Tout cela avait volé en éclats.
Elle s’enfuyait des Forêts, son ventre était douloureux, elle ne devait plus le frapper. Il fallait seulement marcher encore et encore. Trouver une voiture qui l’emmènerait à la ville. Après, elle ne savait pas. Après, c’était trop loin. Avec trop de questions.
Parce que ça serait quoi, la vie d’après – ça serait quoi d’être une mère, murmurait une petite voix à l’intérieur, mais ça non, ah non surtout pas, là-dessus les vieilles n’auraient pas gagné, elle le jurait.
Elle n’allait pas l’aimer, ce mioche, elle le dégagerait quelque part et elle irait conquérir son paradis à elle, son existence de rêve, elle la méritait, elle l’avait payée d’avance. Un môme, au fond, cela pouvait s’effacer comme un trait de craie sur un tableau.
Il suffisait d’un bon chiffon.
"Pourquoi elle ne l’avait pas abandonné à la naissance, elle ne se l’expliquerait jamais. Elle passerait sa vie à regretter de ne pas l’avoir fait.
Quelque chose l’avait retenue.
Peut-être l’immense solitude.
Peut-être le refus qu’ailleurs, l’enfant puisse être aimé, avoir une belle existence. Et elle – elle ne voulait pas qu’il soit heureux.
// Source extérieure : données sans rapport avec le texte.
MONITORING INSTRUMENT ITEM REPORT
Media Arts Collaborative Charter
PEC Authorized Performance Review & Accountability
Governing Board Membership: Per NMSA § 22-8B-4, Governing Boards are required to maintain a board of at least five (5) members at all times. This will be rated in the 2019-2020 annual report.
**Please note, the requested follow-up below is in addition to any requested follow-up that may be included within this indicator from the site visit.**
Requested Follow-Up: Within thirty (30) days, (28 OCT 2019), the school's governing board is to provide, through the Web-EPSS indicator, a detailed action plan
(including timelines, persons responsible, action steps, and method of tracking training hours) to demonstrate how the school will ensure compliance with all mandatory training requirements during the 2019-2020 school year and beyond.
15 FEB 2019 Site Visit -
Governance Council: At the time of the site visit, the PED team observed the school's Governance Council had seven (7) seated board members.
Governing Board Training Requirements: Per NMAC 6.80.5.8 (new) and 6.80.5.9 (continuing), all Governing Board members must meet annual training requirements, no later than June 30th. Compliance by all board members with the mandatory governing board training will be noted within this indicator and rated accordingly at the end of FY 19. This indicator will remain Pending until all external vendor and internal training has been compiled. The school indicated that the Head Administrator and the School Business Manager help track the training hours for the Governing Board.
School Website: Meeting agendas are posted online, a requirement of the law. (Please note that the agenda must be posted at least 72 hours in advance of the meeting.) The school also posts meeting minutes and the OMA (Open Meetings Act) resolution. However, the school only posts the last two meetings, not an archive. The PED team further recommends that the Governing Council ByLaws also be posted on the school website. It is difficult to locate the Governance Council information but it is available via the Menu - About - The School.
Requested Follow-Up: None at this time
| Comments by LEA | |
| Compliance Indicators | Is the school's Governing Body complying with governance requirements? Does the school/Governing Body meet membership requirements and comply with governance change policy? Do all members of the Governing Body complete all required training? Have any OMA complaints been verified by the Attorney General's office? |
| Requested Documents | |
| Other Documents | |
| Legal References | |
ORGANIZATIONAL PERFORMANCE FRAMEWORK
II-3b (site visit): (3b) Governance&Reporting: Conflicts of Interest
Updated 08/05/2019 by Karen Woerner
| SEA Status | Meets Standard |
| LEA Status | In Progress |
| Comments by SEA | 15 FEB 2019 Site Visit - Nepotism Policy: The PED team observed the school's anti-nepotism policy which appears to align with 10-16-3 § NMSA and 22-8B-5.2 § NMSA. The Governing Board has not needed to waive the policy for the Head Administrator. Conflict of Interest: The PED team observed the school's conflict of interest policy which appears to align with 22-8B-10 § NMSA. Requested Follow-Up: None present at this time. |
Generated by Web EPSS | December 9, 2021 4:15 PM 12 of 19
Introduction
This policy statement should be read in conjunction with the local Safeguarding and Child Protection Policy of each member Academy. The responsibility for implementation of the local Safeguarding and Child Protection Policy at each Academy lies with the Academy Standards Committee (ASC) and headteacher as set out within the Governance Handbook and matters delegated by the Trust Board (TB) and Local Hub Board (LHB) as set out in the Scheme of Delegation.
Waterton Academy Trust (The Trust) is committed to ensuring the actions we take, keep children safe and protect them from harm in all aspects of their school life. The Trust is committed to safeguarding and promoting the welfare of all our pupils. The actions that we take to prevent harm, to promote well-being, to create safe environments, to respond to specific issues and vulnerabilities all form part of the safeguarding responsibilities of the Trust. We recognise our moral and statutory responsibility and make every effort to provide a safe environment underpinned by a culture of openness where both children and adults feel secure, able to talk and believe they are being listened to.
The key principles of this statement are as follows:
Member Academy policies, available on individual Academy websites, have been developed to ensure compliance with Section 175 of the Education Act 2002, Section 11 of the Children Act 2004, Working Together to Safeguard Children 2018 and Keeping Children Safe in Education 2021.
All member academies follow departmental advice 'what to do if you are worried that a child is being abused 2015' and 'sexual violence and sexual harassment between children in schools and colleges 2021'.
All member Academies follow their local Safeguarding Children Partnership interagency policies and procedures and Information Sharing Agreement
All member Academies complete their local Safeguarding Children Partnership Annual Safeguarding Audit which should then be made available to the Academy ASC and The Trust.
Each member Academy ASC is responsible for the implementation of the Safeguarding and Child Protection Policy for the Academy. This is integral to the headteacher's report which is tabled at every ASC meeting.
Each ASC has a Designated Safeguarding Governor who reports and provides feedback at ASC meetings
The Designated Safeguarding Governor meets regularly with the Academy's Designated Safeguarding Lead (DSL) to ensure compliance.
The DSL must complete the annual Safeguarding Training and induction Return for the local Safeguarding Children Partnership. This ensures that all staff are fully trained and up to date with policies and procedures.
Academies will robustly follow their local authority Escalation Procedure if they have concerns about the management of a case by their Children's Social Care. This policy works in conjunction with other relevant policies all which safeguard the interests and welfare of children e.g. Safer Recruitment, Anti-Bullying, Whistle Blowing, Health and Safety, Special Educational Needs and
De fait, chaque fois qu’il essaierait de l’être, Marie s’appliquerait à détruire l’univers qu’il s’était inventé.
*
Elle n’avait pas de famille. Elle avait quelques amies : après son accouchement, elle leur laissa le petit, l’une après l’autre. Le temps de souffler. Le temps de travailler. Le temps d’une bonne engueulade, et elle revenait le chercher parce que ce n’était pas normal – oublier un enfant pendant des semaines, parfois des mois, disparue, injoignable, Marie, convaincue que d’autres finiraient par élever son gosse avec leurs propres gamins.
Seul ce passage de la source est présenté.